== TEXT BLOCK ==

No arcane restrictions on ad-skipping or where you can watch from
Which isn't entirely true. One of the functions they have enabled is "start from beginning" when you click on a show in the guide. This can be nice because you can still pick from something "live" but not miss out on the beginning of the show. The downside is that DVR functions prevent you from skipping through mandatory commercial breaks when you do this.

It's the same story for recordings in progress. Say you want to record a 3 hour block of "Live PD" and you start watching an hour after it starts. On a cable/sat DVR you can start the recording, skip the commercials, and get caught up to live by the end of the show. On Philo, because the airing is still in progress and not fully part of your "saved" shows yet, you face the same commercial skip restrictions at least some of the time. I tried to divine the pattern of when those rules are applied, but over the course of testing it out for a month I ran into this restriction on about 60-70% of the shows I tried to watch while "recording" was in progress.

*Edit:* I saw people saying on Reddit that this is fixed, so I plunked down $17 to test, and so far after testing for a few days it does appear that they fixed the problem of skipping commercials through "saved" programs, even if the live broadcast of that episode is still in progress. Specifically tested this again last night with LivePD, and ran into none of the problems I hit when I tested this in December.


----------

===
== DATA SECTION ==

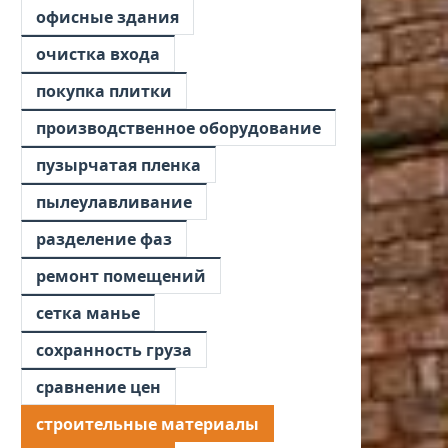
офисные здания
очистка входа
покупка плитки
производственное оборудование
пузырчатая пленка
пылеулавливание
разделение фаз
ремонт помещений
сетка манье
сохранность груза
сравнение цен
строительные материалы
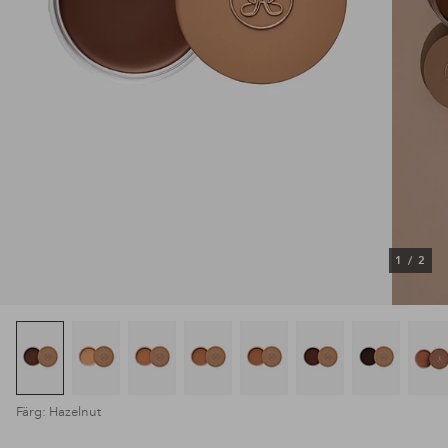
1
/
2
Färg: Hazelnut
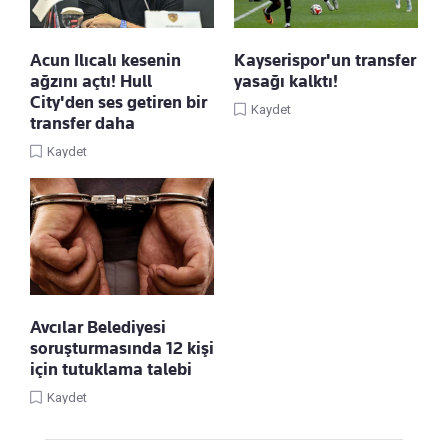
Acun Ilıcalı kesenin
Kayserispor'un transfer
ağzını açtı! Hull
yasağı kalktı!
City'den ses getiren bir
Kaydet
transfer daha
Kaydet
Avcılar Belediyesi
soruşturmasında 12 kişi
için tutuklama talebi
Kaydet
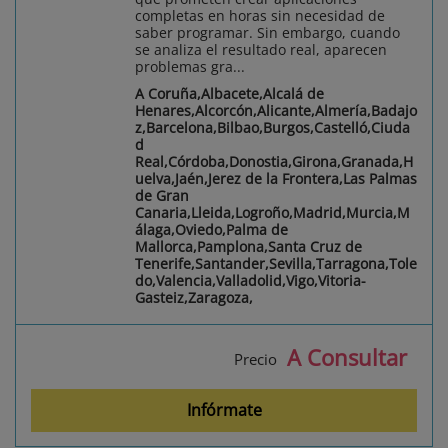
completas en horas sin necesidad de
saber programar. Sin embargo, cuando
se analiza el resultado real, aparecen
problemas gra...
A Coruña,Albacete,Alcalá de
Henares,Alcorcón,Alicante,Almería,Badajo
z,Barcelona,Bilbao,Burgos,Castelló,Ciuda
d
Real,Córdoba,Donostia,Girona,Granada,H
uelva,Jaén,Jerez de la Frontera,Las Palmas
de Gran
Canaria,Lleida,Logroño,Madrid,Murcia,M
álaga,Oviedo,Palma de
Mallorca,Pamplona,Santa Cruz de
Tenerife,Santander,Sevilla,Tarragona,Tole
do,Valencia,Valladolid,Vigo,Vitoria-
Gasteiz,Zaragoza,
A Consultar
Precio
Infórmate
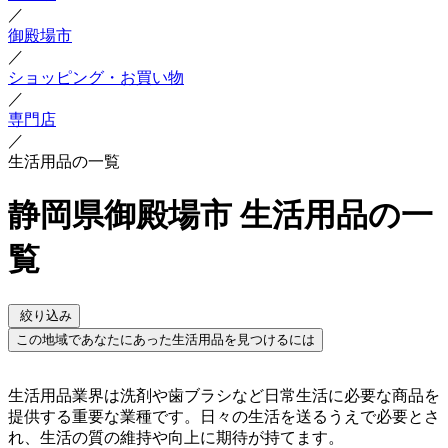
／
御殿場市
／
ショッピング・お買い物
／
専門店
／
生活用品の一覧
静岡県御殿場市 生活用品の一
覧
絞り込み
この地域であなたにあった生活用品を見つけるには
生活用品業界は洗剤や歯ブラシなど日常生活に必要な商品を
提供する重要な業種です。日々の生活を送るうえで必要とさ
れ、生活の質の維持や向上に期待が持てます。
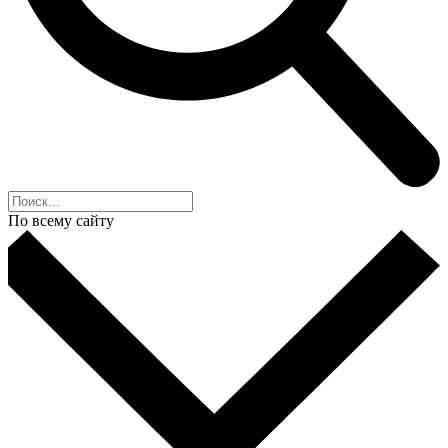
По всему сайту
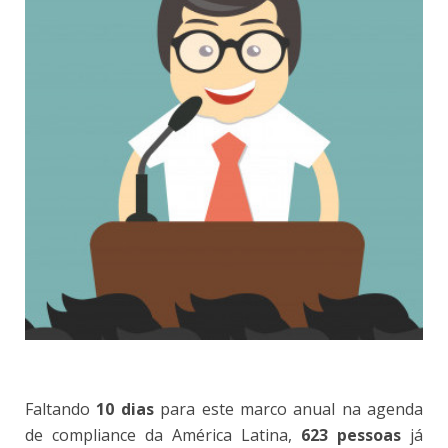
Faltando
10 dias
para este marco anual na agenda
de compliance da América Latina,
623 pessoas
já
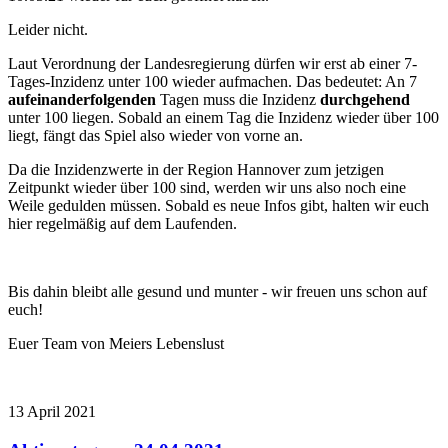
Leider nicht.
Laut Verordnung der Landesregierung dürfen wir erst ab einer 7-
Tages-Inzidenz unter 100 wieder aufmachen. Das bedeutet: An 7
aufeinanderfolgenden
Tagen muss die Inzidenz
durchgehend
unter 100 liegen. Sobald an einem Tag die Inzidenz wieder über 100
liegt, fängt das Spiel also wieder von vorne an.
Da die Inzidenzwerte in der Region Hannover zum jetzigen
Zeitpunkt wieder über 100 sind, werden wir uns also noch eine
Weile gedulden müssen. Sobald es neue Infos gibt, halten wir euch
hier regelmäßig auf dem Laufenden.
Bis dahin bleibt alle gesund und munter - wir freuen uns schon auf
euch!
Euer Team von Meiers Lebenslust
13
April
2021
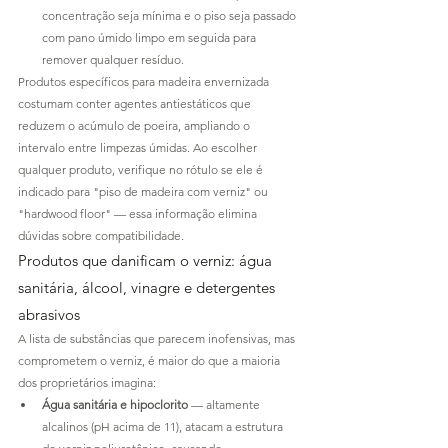
concentração seja mínima e o piso seja passado 
com pano úmido limpo em seguida para 
remover qualquer resíduo.
Produtos específicos para madeira envernizada 
costumam conter agentes antiestáticos que 
reduzem o acúmulo de poeira, ampliando o 
intervalo entre limpezas úmidas. Ao escolher 
qualquer produto, verifique no rótulo se ele é 
indicado para "piso de madeira com verniz" ou 
"hardwood floor" — essa informação elimina 
dúvidas sobre compatibilidade.
Produtos que danificam o verniz: água 
sanitária, álcool, vinagre e detergentes 
abrasivos
A lista de substâncias que parecem inofensivas, mas 
comprometem o verniz, é maior do que a maioria 
dos proprietários imagina:
Água sanitária e hipoclorito
 — altamente 
alcalinos (pH acima de 11), atacam a estrutura 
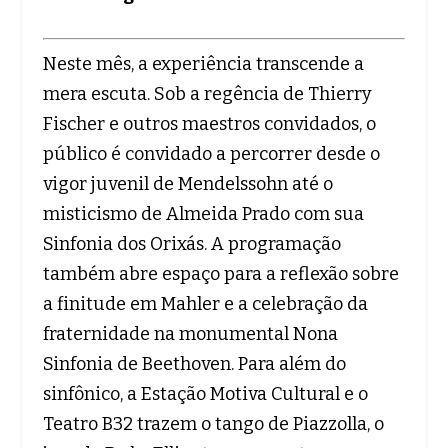
Neste mês, a experiência transcende a
mera escuta. Sob a regência de Thierry
Fischer e outros maestros convidados, o
público é convidado a percorrer desde o
vigor juvenil de Mendelssohn até o
misticismo de Almeida Prado com sua
Sinfonia dos Orixás. A programação
também abre espaço para a reflexão sobre
a finitude em Mahler e a celebração da
fraternidade na monumental Nona
Sinfonia de Beethoven. Para além do
sinfônico, a Estação Motiva Cultural e o
Teatro B32 trazem o tango de Piazzolla, o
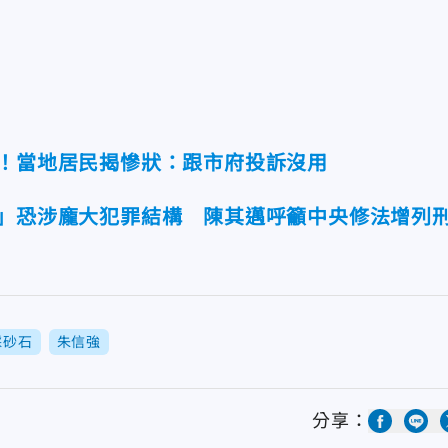
上！當地居民揭慘狀：跟市府投訴沒用
谷」恐涉龐大犯罪結構 陳其邁呼籲中央修法增列
採砂石
朱信強
分享：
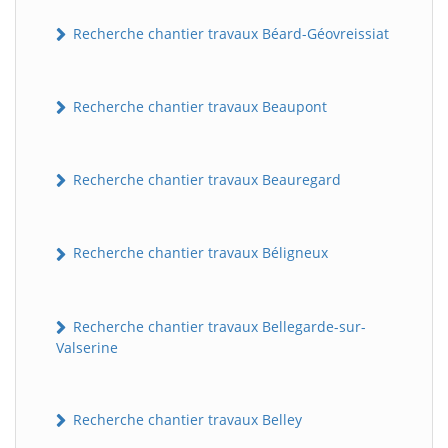
Recherche chantier travaux Béard-Géovreissiat
Recherche chantier travaux Beaupont
Recherche chantier travaux Beauregard
Recherche chantier travaux Béligneux
Recherche chantier travaux Bellegarde-sur-
Valserine
Recherche chantier travaux Belley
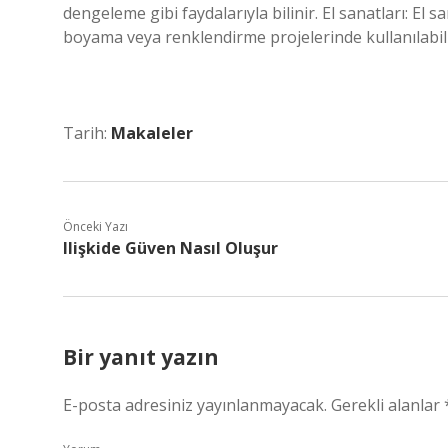
dengeleme gibi faydalarıyla bilinir. El sanatları: El 
boyama veya renklendirme projelerinde kullanılabili
Tarih:
Makaleler
Önceki Yazı
Ilişkide Güven Nasıl Oluşur
Bir yanıt yazın
E-posta adresiniz yayınlanmayacak.
Gerekli alanlar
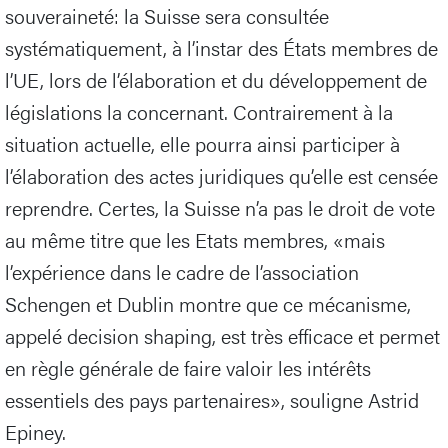
souveraineté: la Suisse sera consultée
systématiquement, à l’instar des États membres de
l’UE, lors de l’élaboration et du développement de
législations la concernant. Contrairement à la
situation actuelle, elle pourra ainsi participer à
l’élaboration des actes juridiques qu’elle est censée
reprendre. Certes, la Suisse n’a pas le droit de vote
au même titre que les Etats membres, «mais
l’expérience dans le cadre de l’association
Schengen et Dublin montre que ce mécanisme,
appelé decision shaping, est très efficace et permet
en règle générale de faire valoir les intérêts
essentiels des pays partenaires», souligne Astrid
Epiney.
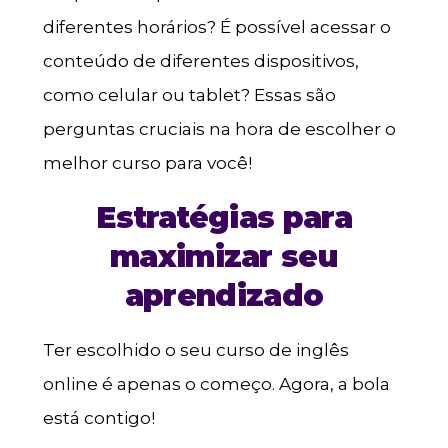
diferentes horários? É possível acessar o
conteúdo de diferentes dispositivos,
como celular ou tablet? Essas são
perguntas cruciais na hora de escolher o
melhor curso para você!
Estratégias para
maximizar seu
aprendizado
Ter escolhido o seu curso de inglês
online é apenas o começo. Agora, a bola
está contigo!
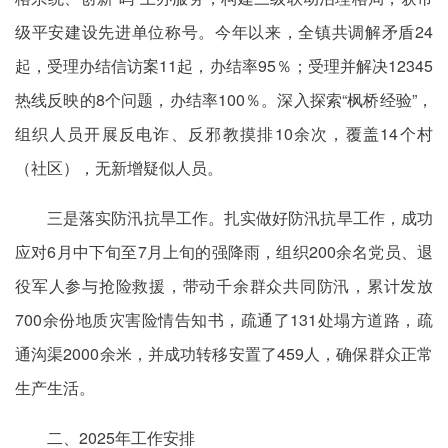
级平安建设先进单位称号。今年以来，全镇共调解矛盾24
起，受理办结信访案11起，办结率95％；受理并解决12345
热线反映的8个问题，办结率100％。深入探索“枫桥经验”，
组织人员开展反电诈、反邪教摸排10余次，覆盖14个村
（社区），无新增疑似人员。
三是落实防汛抗旱工作。扎实做好防汛抗旱工作，成功
应对6月中下旬至7月上旬的强降雨，组织200余名党员、退
役军人参与抢险救援，带动千余群众共同防汛，累计发放
700余份地质灾害险情告知书，疏通了131处塌方道路，疏
通沟渠2000余米，并成功转移安置了459人，确保群众正常
生产生活。
二、2025年工作安排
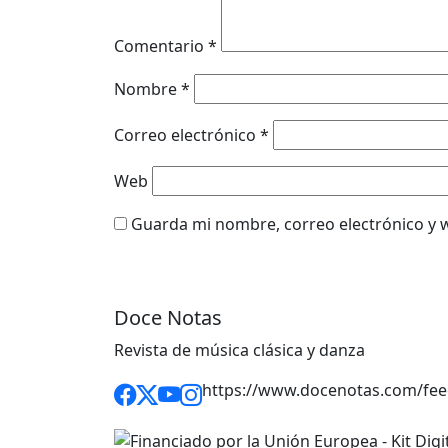
Comentario
*
Nombre
*
Correo electrónico
*
Web
Guarda mi nombre, correo electrónico y 
Doce Notas
Revista de música clásica y danza
https://www.docenotas.com/fee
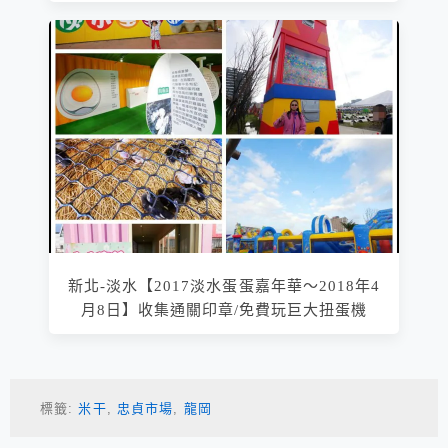
新北-淡水【2017淡水蛋蛋嘉年華～2018年4
月8日】收集通關印章/免費玩巨大扭蛋機
標籤:
米干
,
忠貞市場
,
龍岡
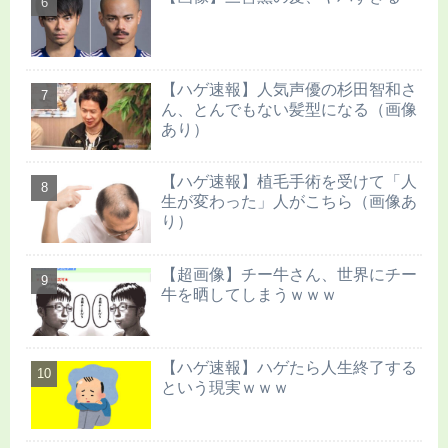
【ハゲ速報】人気声優の杉田智和さ
ん、とんでもない髪型になる（画像
あり）
【ハゲ速報】植毛手術を受けて「人
生が変わった」人がこちら（画像あ
り）
【超画像】チー牛さん、世界にチー
牛を晒してしまうｗｗｗ
【ハゲ速報】ハゲたら人生終了する
という現実ｗｗｗ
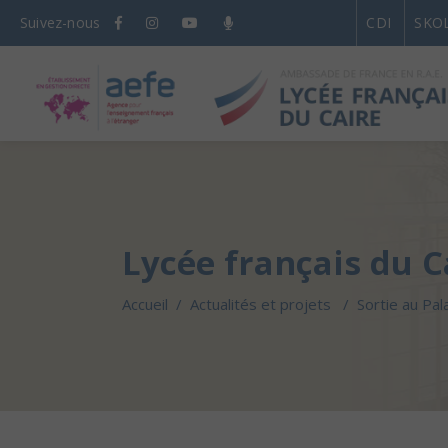
Suivez-nous
CDI
SKO
Lycée français du C
Accueil
/
Actualités et projets
/
Sortie au Pal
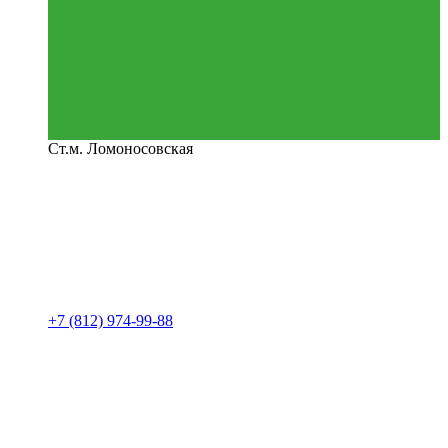
Ст.м. Ломоносовская
+7 (812) 974-99-88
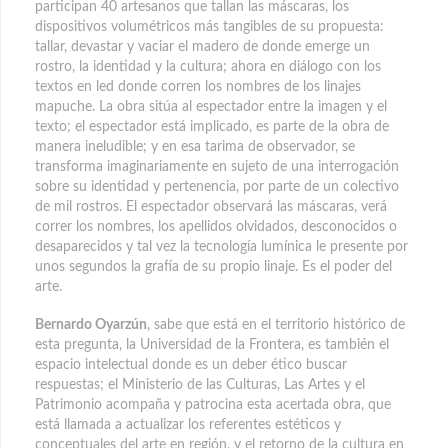
participan 40 artesanos que tallan las máscaras, los
dispositivos volumétricos más tangibles de su propuesta:
tallar, devastar y vaciar el madero de donde emerge un
rostro, la identidad y la cultura; ahora en diálogo con los
textos en led donde corren los nombres de los linajes
mapuche. La obra sitúa al espectador entre la imagen y el
texto; el espectador está implicado, es parte de la obra de
manera ineludible; y en esa tarima de observador, se
transforma imaginariamente en sujeto de una interrogación
sobre su identidad y pertenencia, por parte de un colectivo
de mil rostros. El espectador observará las máscaras, verá
correr los nombres, los apellidos olvidados, desconocidos o
desaparecidos y tal vez la tecnología lumínica le presente por
unos segundos la grafía de su propio linaje. Es el poder del
arte.
Bernardo Oyarzún
, sabe que está en el territorio histórico de
esta pregunta, la Universidad de la Frontera, es también el
espacio intelectual donde es un deber ético buscar
respuestas; el Ministerio de las Culturas, Las Artes y el
Patrimonio acompaña y patrocina esta acertada obra, que
está llamada a actualizar los referentes estéticos y
conceptuales del arte en región, y el retorno de la cultura en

===

● EXERCISE INSTRUCTIONS
**1)** In the forum post about Philo, change everything from "It's the same" down to "was in progress." so that "ads" stands in place of "commercials", and write out the result.
**2)** Select and copy each line of the listing that contains the word "identidad".
The post and the listing come from unrelated sources.

● ANSWERS TO THIS EXERCISE
**1)**
It's the same story for recordings in progress. Say you want to record a 3 hour block of "Live PD" and you start watching an hour after it starts. On a cable/sat DVR you can start the recording, skip the ads, and get caught up to live by the end of the show. On Philo, because the airing is still in progress and not fully part of your "saved" shows yet, you face the same commercial skip restrictions at least some of the time. I tried to divine the pattern of when those rules are applied, but over the course of testing it out for a month I ran into this restriction on about 60-70% of the shows I tried to watch while "recording" was in progress.

**2)**
rostro, la identidad y la cultura; ahora en diálogo con los
sobre su identidad y pertenencia, por parte de un colectivo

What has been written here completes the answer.